▶ [What is needed]:
Extract each line of the material that contains the string "IMPRINT". Only matches in the same letter case count.

━━ Records shown

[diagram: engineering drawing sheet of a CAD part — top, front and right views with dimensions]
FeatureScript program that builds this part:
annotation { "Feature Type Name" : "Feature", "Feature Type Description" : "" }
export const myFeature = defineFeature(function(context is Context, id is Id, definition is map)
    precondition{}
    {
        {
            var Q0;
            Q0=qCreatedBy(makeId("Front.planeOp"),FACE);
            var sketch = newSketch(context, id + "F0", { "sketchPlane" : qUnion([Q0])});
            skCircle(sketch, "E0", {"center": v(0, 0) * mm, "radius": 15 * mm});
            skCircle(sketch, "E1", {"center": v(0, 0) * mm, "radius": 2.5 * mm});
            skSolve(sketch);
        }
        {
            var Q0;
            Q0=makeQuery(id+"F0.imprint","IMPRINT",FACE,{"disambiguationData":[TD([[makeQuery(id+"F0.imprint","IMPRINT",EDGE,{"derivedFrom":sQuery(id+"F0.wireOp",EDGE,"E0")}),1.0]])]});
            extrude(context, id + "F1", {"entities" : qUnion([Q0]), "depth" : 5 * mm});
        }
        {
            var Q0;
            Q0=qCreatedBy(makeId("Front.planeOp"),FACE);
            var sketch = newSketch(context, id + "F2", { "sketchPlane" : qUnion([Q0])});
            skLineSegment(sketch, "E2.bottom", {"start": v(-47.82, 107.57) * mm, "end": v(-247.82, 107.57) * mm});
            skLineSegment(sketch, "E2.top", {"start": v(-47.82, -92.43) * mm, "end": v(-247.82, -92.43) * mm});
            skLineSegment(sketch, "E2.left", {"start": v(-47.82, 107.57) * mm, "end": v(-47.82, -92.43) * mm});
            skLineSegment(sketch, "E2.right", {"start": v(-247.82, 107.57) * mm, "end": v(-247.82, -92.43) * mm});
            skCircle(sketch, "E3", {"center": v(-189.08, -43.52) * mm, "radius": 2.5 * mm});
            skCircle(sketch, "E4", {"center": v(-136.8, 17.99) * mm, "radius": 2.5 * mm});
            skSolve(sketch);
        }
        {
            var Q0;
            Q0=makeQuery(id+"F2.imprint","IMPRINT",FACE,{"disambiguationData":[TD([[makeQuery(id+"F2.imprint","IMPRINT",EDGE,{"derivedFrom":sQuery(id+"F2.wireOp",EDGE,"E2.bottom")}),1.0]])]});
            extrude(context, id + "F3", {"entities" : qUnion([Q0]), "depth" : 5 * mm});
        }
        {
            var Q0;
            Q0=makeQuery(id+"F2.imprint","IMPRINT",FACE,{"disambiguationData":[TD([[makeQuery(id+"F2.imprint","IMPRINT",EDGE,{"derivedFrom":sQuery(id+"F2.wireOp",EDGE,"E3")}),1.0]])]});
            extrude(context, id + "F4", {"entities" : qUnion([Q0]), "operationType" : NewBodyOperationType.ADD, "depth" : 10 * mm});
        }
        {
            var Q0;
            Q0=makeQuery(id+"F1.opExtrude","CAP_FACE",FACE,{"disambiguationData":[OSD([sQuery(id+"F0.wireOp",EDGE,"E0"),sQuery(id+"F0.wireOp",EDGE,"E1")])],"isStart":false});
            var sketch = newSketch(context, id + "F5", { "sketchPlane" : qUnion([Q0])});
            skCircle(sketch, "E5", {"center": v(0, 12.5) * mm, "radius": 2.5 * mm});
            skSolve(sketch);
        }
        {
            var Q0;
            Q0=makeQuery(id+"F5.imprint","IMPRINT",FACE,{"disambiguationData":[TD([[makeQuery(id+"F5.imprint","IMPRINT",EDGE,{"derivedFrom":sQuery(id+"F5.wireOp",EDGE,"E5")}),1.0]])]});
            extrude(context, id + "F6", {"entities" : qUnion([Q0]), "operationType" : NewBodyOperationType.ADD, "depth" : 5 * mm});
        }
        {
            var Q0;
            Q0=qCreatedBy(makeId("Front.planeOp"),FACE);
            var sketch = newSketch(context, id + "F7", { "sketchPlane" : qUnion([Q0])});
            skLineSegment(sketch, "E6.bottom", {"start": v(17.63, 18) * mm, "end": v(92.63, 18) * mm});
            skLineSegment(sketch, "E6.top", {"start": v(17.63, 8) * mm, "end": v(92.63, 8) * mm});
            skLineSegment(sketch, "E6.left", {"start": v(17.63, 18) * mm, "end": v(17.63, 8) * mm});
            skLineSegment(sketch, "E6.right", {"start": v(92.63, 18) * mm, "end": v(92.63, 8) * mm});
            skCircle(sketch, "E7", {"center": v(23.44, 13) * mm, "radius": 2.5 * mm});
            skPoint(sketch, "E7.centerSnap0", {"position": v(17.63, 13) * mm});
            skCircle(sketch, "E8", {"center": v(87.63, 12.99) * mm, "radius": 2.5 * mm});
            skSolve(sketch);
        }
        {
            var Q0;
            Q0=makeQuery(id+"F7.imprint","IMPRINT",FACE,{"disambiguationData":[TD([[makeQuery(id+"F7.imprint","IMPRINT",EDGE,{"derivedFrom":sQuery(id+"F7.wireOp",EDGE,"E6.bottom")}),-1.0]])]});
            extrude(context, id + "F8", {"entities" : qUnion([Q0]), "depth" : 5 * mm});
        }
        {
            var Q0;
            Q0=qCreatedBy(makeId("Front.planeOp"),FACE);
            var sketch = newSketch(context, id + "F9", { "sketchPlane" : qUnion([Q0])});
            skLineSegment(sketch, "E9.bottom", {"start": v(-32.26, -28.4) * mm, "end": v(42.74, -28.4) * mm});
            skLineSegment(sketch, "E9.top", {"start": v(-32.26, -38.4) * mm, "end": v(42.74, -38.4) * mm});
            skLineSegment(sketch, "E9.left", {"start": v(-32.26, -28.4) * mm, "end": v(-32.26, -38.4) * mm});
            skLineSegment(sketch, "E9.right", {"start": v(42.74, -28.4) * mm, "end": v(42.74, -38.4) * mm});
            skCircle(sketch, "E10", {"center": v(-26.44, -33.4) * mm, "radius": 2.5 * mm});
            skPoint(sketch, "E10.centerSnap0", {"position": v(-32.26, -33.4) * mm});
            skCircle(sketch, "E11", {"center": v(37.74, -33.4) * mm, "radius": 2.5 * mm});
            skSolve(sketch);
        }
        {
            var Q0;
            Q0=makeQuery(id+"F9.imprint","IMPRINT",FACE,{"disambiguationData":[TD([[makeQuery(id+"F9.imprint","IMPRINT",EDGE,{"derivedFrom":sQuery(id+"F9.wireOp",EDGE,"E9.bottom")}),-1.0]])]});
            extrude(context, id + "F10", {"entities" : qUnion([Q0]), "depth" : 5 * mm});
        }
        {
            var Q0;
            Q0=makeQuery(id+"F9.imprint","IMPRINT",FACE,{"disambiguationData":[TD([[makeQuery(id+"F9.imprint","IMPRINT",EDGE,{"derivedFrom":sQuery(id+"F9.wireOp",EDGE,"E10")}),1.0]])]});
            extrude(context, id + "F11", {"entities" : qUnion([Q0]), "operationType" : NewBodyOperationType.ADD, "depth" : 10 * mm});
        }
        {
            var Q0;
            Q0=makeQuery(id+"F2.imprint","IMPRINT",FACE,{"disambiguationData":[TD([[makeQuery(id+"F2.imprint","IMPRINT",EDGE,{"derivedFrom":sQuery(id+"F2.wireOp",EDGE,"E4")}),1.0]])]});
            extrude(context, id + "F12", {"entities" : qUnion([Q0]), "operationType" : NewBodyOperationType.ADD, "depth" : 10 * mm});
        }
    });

━━━━

▶ [Final result]:
            Q0=makeQuery(id+"F0.imprint","IMPRINT",FACE,{"disambiguationData":[TD([[makeQuery(id+"F0.imprint","IMPRINT",EDGE,{"derivedFrom":sQuery(id+"F0.wireOp",EDGE,"E0")}),1.0]])]});
            Q0=makeQuery(id+"F2.imprint","IMPRINT",FACE,{"disambiguationData":[TD([[makeQuery(id+"F2.imprint","IMPRINT",EDGE,{"derivedFrom":sQuery(id+"F2.wireOp",EDGE,"E2.bottom")}),1.0]])]});
            Q0=makeQuery(id+"F2.imprint","IMPRINT",FACE,{"disambiguationData":[TD([[makeQuery(id+"F2.imprint","IMPRINT",EDGE,{"derivedFrom":sQuery(id+"F2.wireOp",EDGE,"E3")}),1.0]])]});
            Q0=makeQuery(id+"F5.imprint","IMPRINT",FACE,{"disambiguationData":[TD([[makeQuery(id+"F5.imprint","IMPRINT",EDGE,{"derivedFrom":sQuery(id+"F5.wireOp",EDGE,"E5")}),1.0]])]});
            Q0=makeQuery(id+"F7.imprint","IMPRINT",FACE,{"disambiguationData":[TD([[makeQuery(id+"F7.imprint","IMPRINT",EDGE,{"derivedFrom":sQuery(id+"F7.wireOp",EDGE,"E6.bottom")}),-1.0]])]});
            Q0=makeQuery(id+"F9.imprint","IMPRINT",FACE,{"disambiguationData":[TD([[makeQuery(id+"F9.imprint","IMPRINT",EDGE,{"derivedFrom":sQuery(id+"F9.wireOp",EDGE,"E9.bottom")}),-1.0]])]});
            Q0=makeQuery(id+"F9.imprint","IMPRINT",FACE,{"disambiguationData":[TD([[makeQuery(id+"F9.imprint","IMPRINT",EDGE,{"derivedFrom":sQuery(id+"F9.wireOp",EDGE,"E10")}),1.0]])]});
            Q0=makeQuery(id+"F2.imprint","IMPRINT",FACE,{"disambiguationData":[TD([[makeQuery(id+"F2.imprint","IMPRINT",EDGE,{"derivedFrom":sQuery(id+"F2.wireOp",EDGE,"E4")}),1.0]])]});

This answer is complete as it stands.